In whose interests should business operate?

Economic experts consider what the ideas around stakeholder capitalism might mean for business

Credit: Glen Gyssler

Dec 10, 2019

Sections Economics

Collections IGM Poll

In August, the Business Roundtable, which represents the CEOs of some of America’s largest companies, issued a statement addressing the purpose of a corporation. The statement indicated that, for the 181 chief executives who signed it, their businesses were bound by a “fundamental commitment” to all stakeholders, including shareholders but also customers, employees, suppliers, and the communities in which they operate. The statement appears to be a step away from the “shareholder primacy” model of corporate governance. But does operating a business for the explicit purpose of enriching shareholders create harm for other stakeholders? Would a “stakeholder primacy” model mean worse outcomes for shareholders? Chicago Booth’s Initiative on Global Markets consulted its economic experts panels in the United States and Europe to investigate what the ideas around stakeholder capitalism might mean for business.

Statement A: Having companies run to maximize shareholder value creates significant negative externalities for workers and communities.

Responses weighted by each panelist’s confidence

Daron Acemoglu, MIT
“Cutting wages or polluting increase shareholder value with considerable social cost. Competition will not necessarily drive them out.”
Response: Agree

Peter Neary, Oxford
“I agree with this statement, though maximizing shareholder value also encourages efficient profit making, which has social value.”
Response: Agree

Lubos Pastor, Chicago Booth
“True, but it creates not only negative but also positive externalities. The net effect varies across firms.”
Response: Uncertain

Statement B: Appropriately managed corporations could create significantly greater value than they currently do for a range of stakeholders—including workers, suppliers, customers, and community members—with negligible impacts on shareholder value.

Responses weighted by each panelist’s confidence

Darrell Duffie, Stanford
“Hard to know. But if true, this would imply almost no misalignment of incentives between shareholders and the others. That seems unlikely.”
Response: Uncertain

Oliver Hart, Harvard
“Companies are not usually managed inefficiently. They may be maximizing the wrong thing, but I don’t think there’s money ‘left on the table.’”
Response: Disagree

Hélène Rey, London Business School
“Some cost-cutting decisions are often very short term and destroy value in the long run. Example: fraud (diesel-emissions scandal).”
Response: Agree

Statement C: Effective mechanisms for boards of directors to ensure that CEOs act in ways that balance the interests of all stakeholders would be straightforward to introduce.
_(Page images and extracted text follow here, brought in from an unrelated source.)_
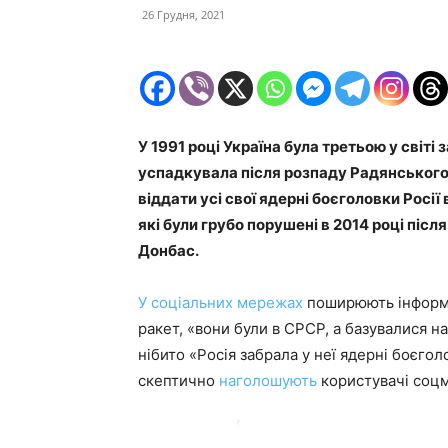
26 Грудня, 2021
У 1991 році Україна була третьою у світі
успадкувала після розпаду Радянського
віддати усі свої ядерні боєголовки Росії
які були грубо порушені в 2014 році післ
Донбас.
У соціальних мережах
поширюють інформа
ракет, «вони були в СРСР, а базувалися на
нібито «Росія забрала у неї ядерні боєгол
скептично
наголошують
користувачі соц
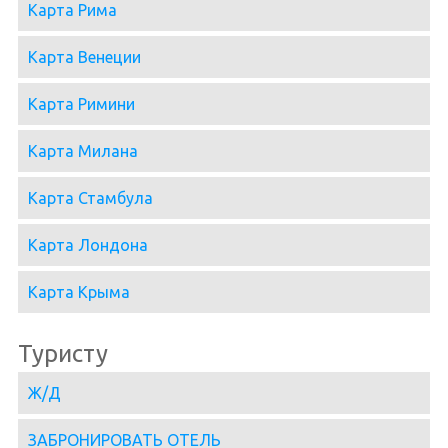
Карта Рима
Карта Венеции
Карта Римини
Карта Милана
Карта Стамбула
Карта Лондона
Карта Крыма
Туристу
Ж/Д
ЗАБРОНИРОВАТЬ ОТЕЛЬ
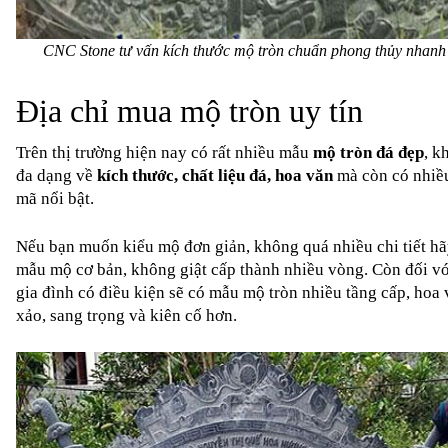
CNC Stone tư vấn kích thước mộ tròn chuẩn phong thủy nhanh
Địa chỉ mua mộ tròn uy tín
Trên thị trường hiện nay có rất nhiều 
mẫu 
mộ tròn đá đẹp
, k
đa dạng về 
kích thước, chất liệu đá, hoa văn
 mà còn có nhiề
mã nổi bật.
Nếu bạn muốn kiểu mộ đơn giản, không quá nhiều chi tiết hã
mẫu mộ cơ bản, không giật cấp thành nhiều vòng. Còn đối vớ
gia đình có điều kiện sẽ có mẫu mộ tròn nhiều tầng cấp, hoa v
xảo, sang trọng và kiên cố hơn. 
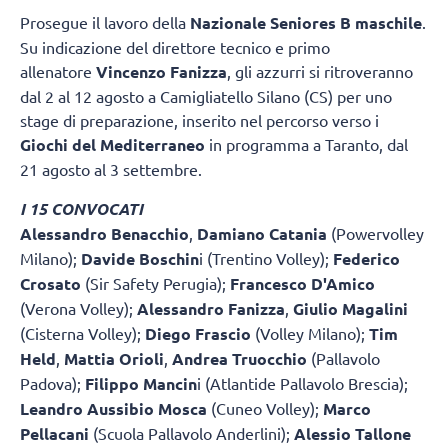
Prosegue il lavoro della
Nazionale Seniores B maschile
.
Su indicazione del direttore tecnico e primo
allenatore
Vincenzo Fanizza
, gli azzurri si ritroveranno
dal 2 al 12 agosto a Camigliatello Silano (CS) per uno
stage di preparazione, inserito nel percorso verso i
Giochi del Mediterraneo
in programma a Taranto, dal
21 agosto al 3 settembre.
I 15 CONVOCATI
Alessandro Benacchio
,
Damiano Catania
(Powervolley
Milano);
Davide Boschin
i (Trentino Volley);
Federico
Crosato
(Sir Safety Perugia);
Francesco D'Amico
(Verona Volley);
Alessandro Fanizza
,
Giulio Magalini
(Cisterna Volley);
Diego Frascio
(Volley Milano);
Tim
Held
,
Mattia Orioli
,
Andrea Truocchio
(Pallavolo
Padova);
Filippo Mancin
i (Atlantide Pallavolo Brescia);
Leandro Aussibio Mosca
(Cuneo Volley);
Marco
Pellacani
(Scuola Pallavolo Anderlini);
Alessio Tallone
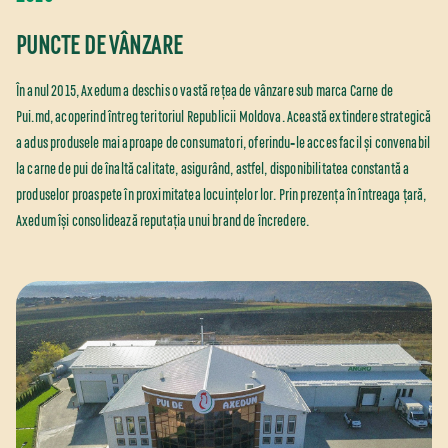
PUNCTE DE VÂNZARE
În anul 2015, Axedum a deschis o vastă rețea de vânzare sub marca Carne de
Pui.md, acoperind întreg teritoriul Republicii Moldova. Această extindere strategică
a adus produsele mai aproape de consumatori, oferindu‑le acces facil și convenabil
la carne de pui de înaltă calitate, asigurând, astfel, disponibilitatea constantă a
produselor proaspete în proximitatea locuințelor lor. Prin prezența în întreaga țară,
Axedum își consolidează reputația unui brand de încredere.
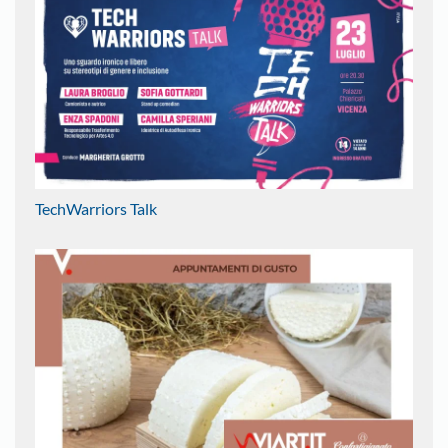
TechWarriors Talk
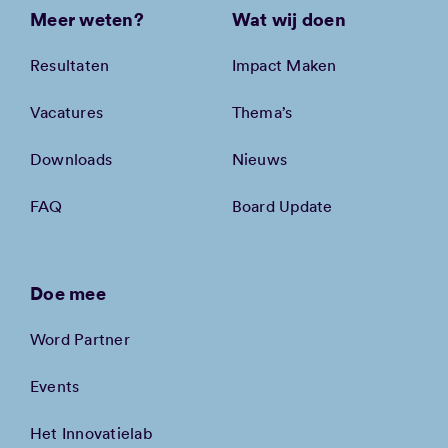
Meer weten?
Wat wij doen
Resultaten
Impact Maken
Vacatures
Thema’s
Downloads
Nieuws
FAQ
Board Update
Doe mee
Word Partner
Events
Het Innovatielab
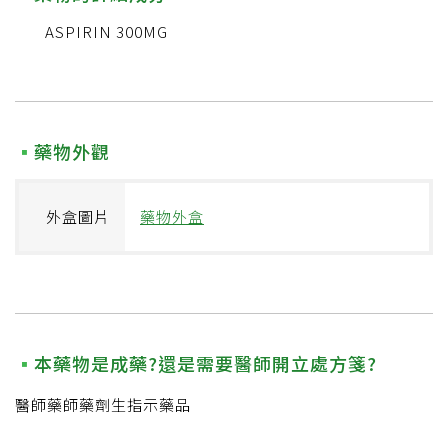
ASPIRIN 300MG
藥物外觀
外盒圖片
藥物外盒
本藥物是成藥?還是需要醫師開立處方箋?
醫師藥師藥劑生指示藥品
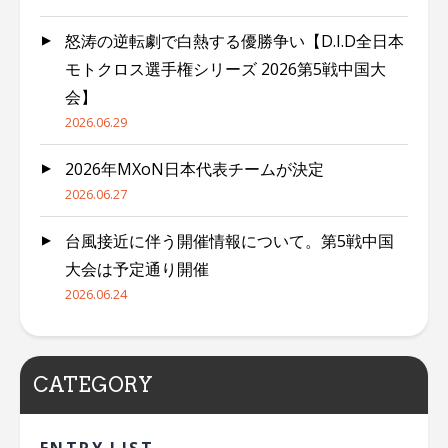
怒涛の逆転劇で白熱する優勝争い【D.I.D全日本
モトクロス選手権シリーズ 2026第5戦中国大
会】
2026.06.29
2026年MXoN日本代表チームが決定
2026.06.27
台風接近に伴う開催情報について。第5戦中国
大会は予定通り開催
2026.06.24
CATEGORY
ENTRY LIST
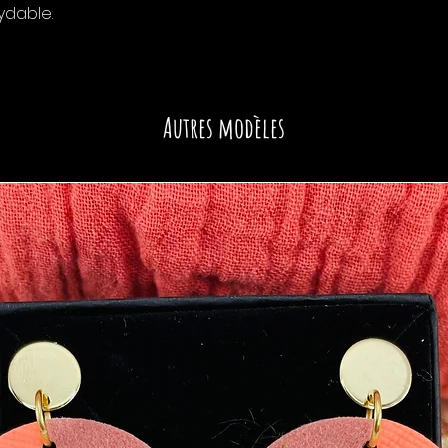
ydable.
Autres modèles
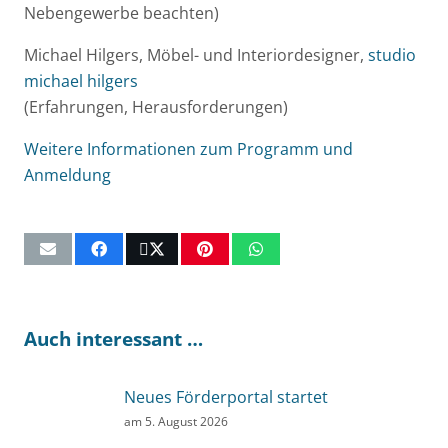
Nebengewerbe beachten)
Michael Hilgers, Möbel- und Interiordesigner,
studio
michael hilgers
(Erfahrungen, Herausforderungen)
Weitere Informationen zum Programm und
Anmeldung
Auch interessant …
Neues Förderportal startet
am
5. August 2026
Responses weighted by each panelist’s confidence

David Autor, MIT
“Never straightforward. But still potentially worth it. Other country examples—Germany, Denmark—prove it’s feasible.”
Response: Disagree

Jean-Pierre Danthine, Paris School of Economics
“Regulation and legal mechanisms must be complemented by changes in investors’ convictions!”
Response: Uncertain

Christian Leuz, Chicago Booth
“It would clearly be difficult, but this does not imply that one should not try. There are many difficult governance problems.”